- [TASK DIRECTIONS]: Check each line below for the word "English" and give the count alone.

- [DATA FOR PROCESSING]:

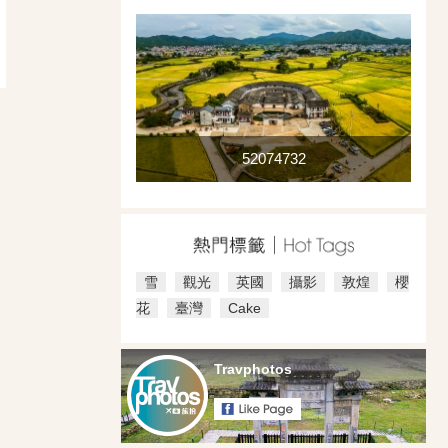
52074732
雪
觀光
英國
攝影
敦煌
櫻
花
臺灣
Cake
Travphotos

==

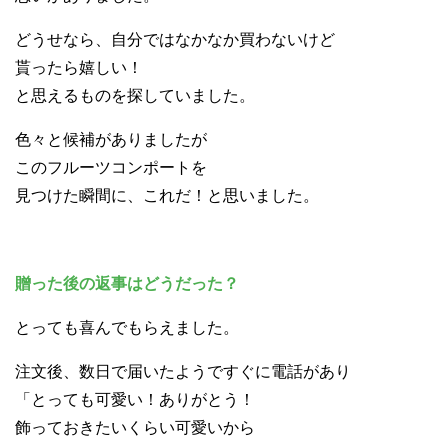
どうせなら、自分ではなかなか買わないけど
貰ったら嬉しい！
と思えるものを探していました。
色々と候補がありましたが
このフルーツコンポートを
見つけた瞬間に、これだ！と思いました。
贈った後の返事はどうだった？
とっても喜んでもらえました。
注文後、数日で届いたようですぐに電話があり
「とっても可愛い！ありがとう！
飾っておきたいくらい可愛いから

---

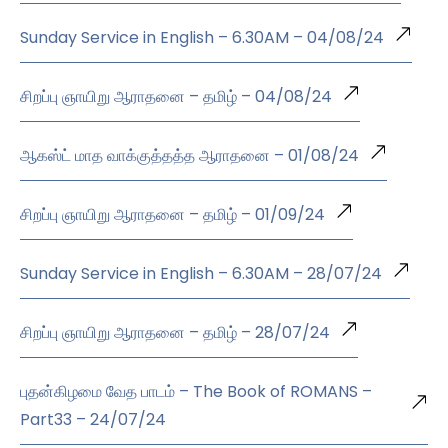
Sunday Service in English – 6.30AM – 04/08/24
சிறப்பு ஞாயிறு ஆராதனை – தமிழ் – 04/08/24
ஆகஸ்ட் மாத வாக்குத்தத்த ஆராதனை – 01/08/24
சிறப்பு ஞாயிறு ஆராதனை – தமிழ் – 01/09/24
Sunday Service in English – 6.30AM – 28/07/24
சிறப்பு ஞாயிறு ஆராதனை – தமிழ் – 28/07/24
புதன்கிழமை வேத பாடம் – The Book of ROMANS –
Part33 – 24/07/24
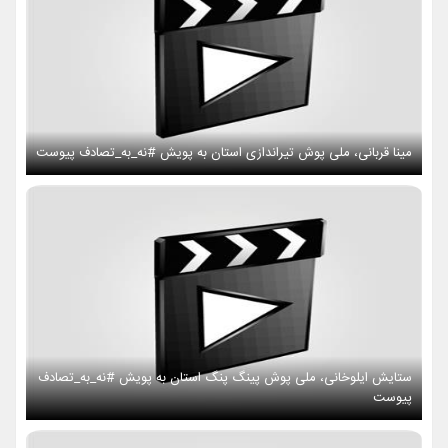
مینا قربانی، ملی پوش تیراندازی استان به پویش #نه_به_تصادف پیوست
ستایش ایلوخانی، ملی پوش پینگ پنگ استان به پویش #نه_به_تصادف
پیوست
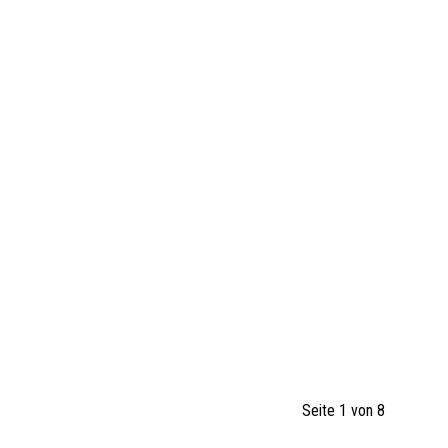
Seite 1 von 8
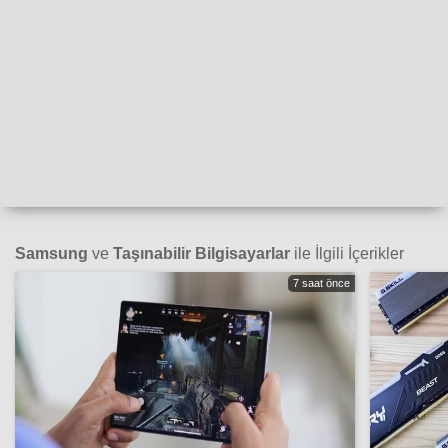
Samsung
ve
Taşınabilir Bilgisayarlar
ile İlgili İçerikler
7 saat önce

- [SOLUTION FOR THIS PROBLEM]: 2